In dit artikel vertel ik over de betekenis en ontwikkeling van vriendschappen op de basisschool. Ik leg uit hoe kinderen sociale relaties vormen, wat hen populair of juist impopulair maakt en hoe we als leerkrachten kunnen bijdragen aan gezonde, ondersteunende vriendschappen in de klas.
Onderaan deze pagina kun je dit artikel als PDF downloaden!
Vriendschappen op de basisschool vervullen een belangrijke rol in de ontwikkeling van kinderen. Ze bieden een veilige, ondersteunende omgeving waarin kinderen hun emoties kunnen delen en zo hun stress kunnen reguleren. Ook stimuleren vriendschappen de ontwikkeling van sociale (en indirect intellectuele) vaardigheden, zoals empathie, samenwerking en conflictoplossing. Door samen te spelen en ervaringen te delen, krijgen kinderen informatie over de wereld, kunnen ze ontdekken wie zij zelf zijn en bouwen ze aan hun zelfvertrouwen. Deze hechte relaties versterken het gevoel van erbij horen en geven kinderen het vertrouwen om nieuwe uitdagingen aan te gaan.
Dit artikel geeft antwoorden op de vraag: hoe ziet vriendschap er gedurende de basisschool uit? Ook staan we stil bij wat een kind ‘populair’ of juist ‘onpopulair’ maakt.
Disclaimertijd!
Maar… om te beginnen… disclaimer: Dit artikel schetst de ontwikkeling van vriendschappen in grote, ruwe lijnen. De patronen en processen die in dit artikel worden beschreven, vormen een algemeen overzicht. Hierbij is het belangrijk om te noemen dat er aanzienlijke interpersoonlijke verschillen bestaan. De manier waarop leerlingen vriendschap interpreteren kan gedurende de schooljaren sterk variëren. Terwijl de perceptie van vriendschap met de leeftijd verandert, illustreren de beschreven patronen dus slechts een ('gemiddeld') beeld van de werkelijkheid.
Daarnaast beschrijf ik ook genderverschillen in de vorming en beleving van vriendschappen. Het is belangrijk op te merken dat deze verschillen niet in strikte categorieën vallen. Niet elke jongen onderhoudt uitsluitend 'jongensachtige' vriendschappen en niet elk meisje alleen maar meisjesvriendschappen. De individuele ervaring en sociale interacties van kinderen worden door diverse factoren beïnvloed, wat resulteert in een breed spectrum aan vriendschapsvormen.
Van ~4 tot ~7 jaar
Voor kinderen tussen vier en zeven jaar is vriendschap een eenvoudig en concreet concept; vrienden zijn speelkameraadjes met wie ze plezier maken en hun tijd doorbrengen.
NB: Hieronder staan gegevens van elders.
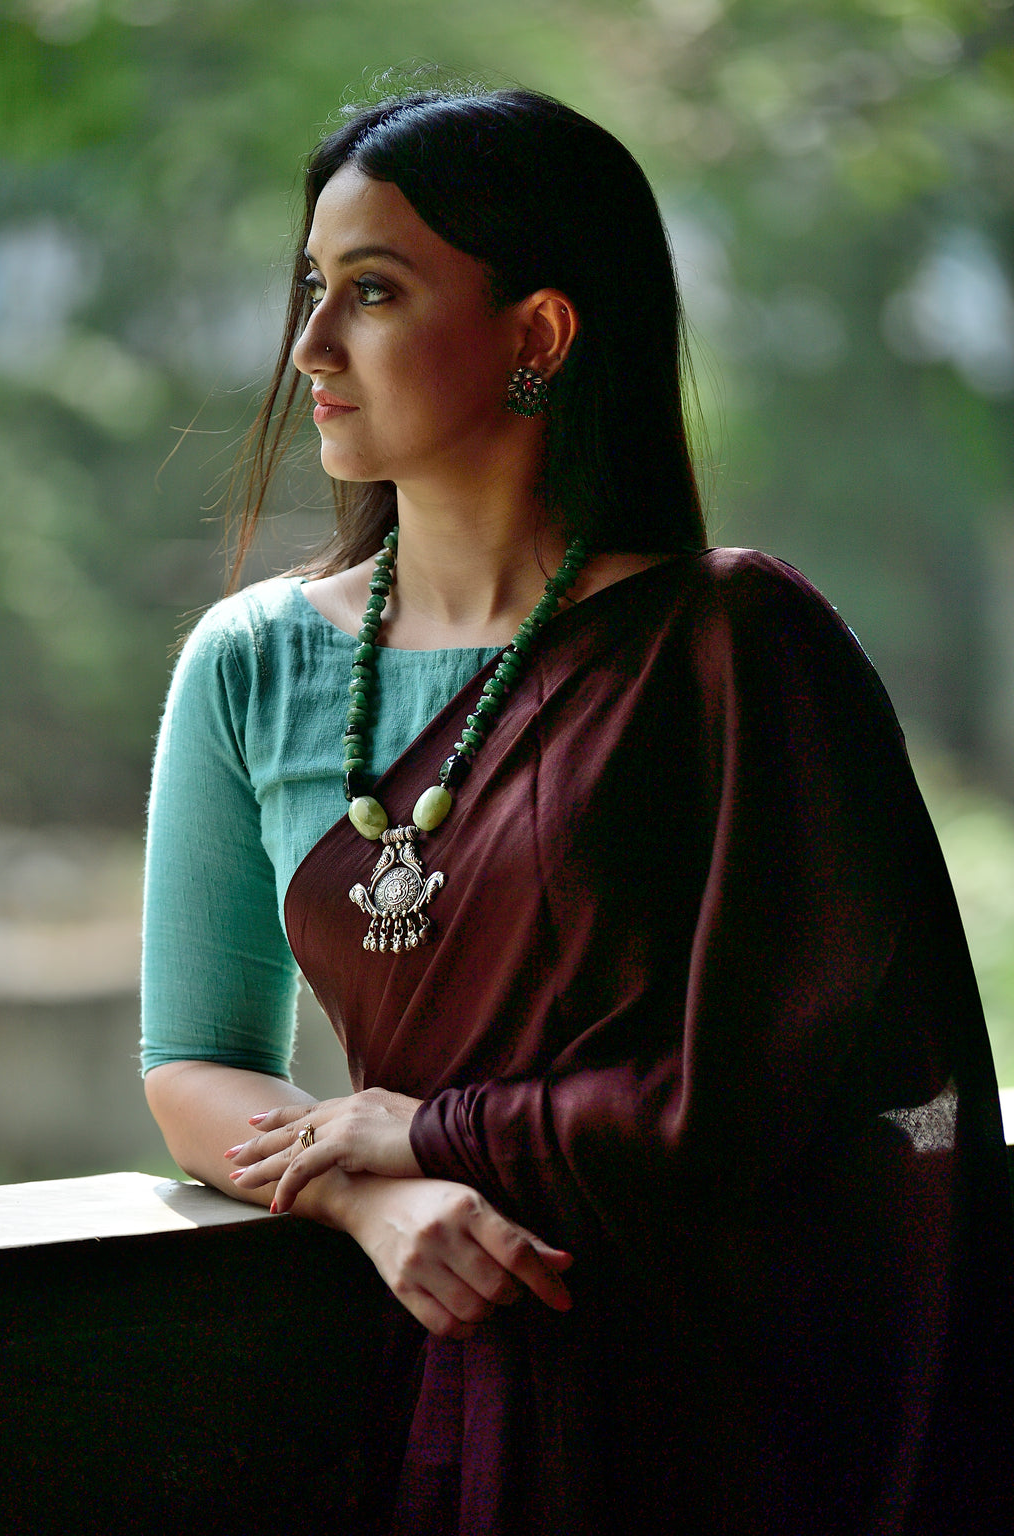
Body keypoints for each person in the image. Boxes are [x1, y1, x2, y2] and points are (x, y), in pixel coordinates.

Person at [141, 85, 1014, 1535]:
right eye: (311, 287)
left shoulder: (734, 648)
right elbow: (195, 1066)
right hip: (441, 1358)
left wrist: (432, 1133)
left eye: (372, 291)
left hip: (731, 1390)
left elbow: (788, 1087)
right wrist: (369, 1195)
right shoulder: (254, 663)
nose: (309, 347)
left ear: (538, 335)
De focus ligt op directe interactie en gedeelde activiteiten, zoals samen spelen in de zandbak of een spelletje doen. Fysieke nabijheid en regelmatige ontmoetingen, bijvoorbeeld in de kleuterklas of op de speelplaats, zijn bepalend voor wie als vriend wordt beschouwd. Deze vriendschappen zijn vluchtig en kunnen per dag of zelfs per uur veranderen, afhankelijk van de activiteit en de situatie. Emoties en impulsiviteit spelen hierbij een grote rol. Kleine conflicten, zoals een meningsverschil over wie als eerste op de schommel mag, kunnen abrupt een vriendschap beëindigen. Dit wordt overigens vaak net zo snel weer vergeten. Omdat kleuters nog een beperkte theory of mind* hebben, begrijpen ze conflicten slechts op een oppervlakkige manier. Vergeving vinden ze vanzelfsprekend. (*:het begrip dat iemand heeft van de belevingswereld en het perspectief van andere mensen)
Hoewel vriendschappen in deze fase dus nog niet diepgaand of stabiel zijn, zijn ze wel degelijk erg belangrijk. Door interacties met vrienden leren kleuters de eerste beginselen van sociale regels, zoals beurt nemen, samen delen en onderhandelen. Ook beginnen ze door deze vriendschappen te experimenteren met rollen binnen sociale groepen, bijvoorbeeld wie de leider is en wie volgt.
Vanaf ~8 jaar
Vanaf gemiddeld acht jaar krijgt het begrip vriendschap steeds meer diepgang. Kinderen hechten nu ook, in toenemende mate, waarde aan persoonlijke eigenschappen en wederzijds vertrouwen. Een vriend is niet alleen iemand met wie je speelt, maar iemand op wie je kunt rekenen. Vertrouwen is nu dus een kernwaarde: een geheim doorvertellen of een afspraak niet nakomen kan nu als een ernstige vertrouwensbreuk worden ervaren. Waar een conflict in eerdere jaren vaak vanzelf verdween door simpelweg weer samen te spelen, vraagt het oplossen van problemen nu om verklaringen, verontschuldigingen en wederzijds begrip.
Kinderen krijgen dus hogere verwachtingen van vriendschappen. Alhoewel dit vriendschappen kwetsbaarder maakt, biedt dit ook ontzettend veel waardevolle leerervaringen. Zo leren kinderen omgaan met conflicten, ontdekken ze hoe ze relaties kunnen onderhouden en ontwikkelen ze strategieën om vriendschappen te herstellen na spanningen of misverstanden.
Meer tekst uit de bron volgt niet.